(Collected data entries)
════

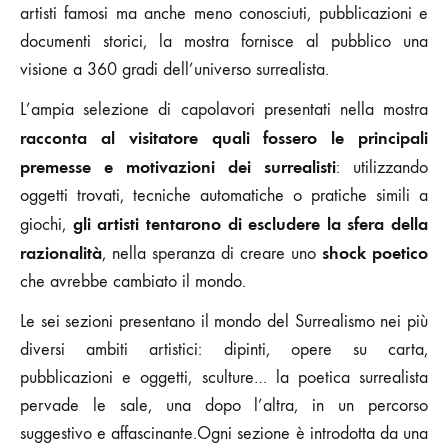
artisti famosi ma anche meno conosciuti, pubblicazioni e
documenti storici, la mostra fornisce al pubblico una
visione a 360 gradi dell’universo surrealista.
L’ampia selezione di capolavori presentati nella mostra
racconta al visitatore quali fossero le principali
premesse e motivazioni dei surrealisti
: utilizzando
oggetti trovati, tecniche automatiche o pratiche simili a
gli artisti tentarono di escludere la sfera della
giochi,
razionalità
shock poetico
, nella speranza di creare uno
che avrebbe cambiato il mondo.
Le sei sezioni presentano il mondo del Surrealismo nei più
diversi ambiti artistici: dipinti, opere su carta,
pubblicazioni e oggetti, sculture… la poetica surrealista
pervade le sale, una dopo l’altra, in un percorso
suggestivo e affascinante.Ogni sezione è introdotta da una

════

Work required
Count how many lines in the records above contain the word "mondo". Reply with the number alone.

Answer to this task
2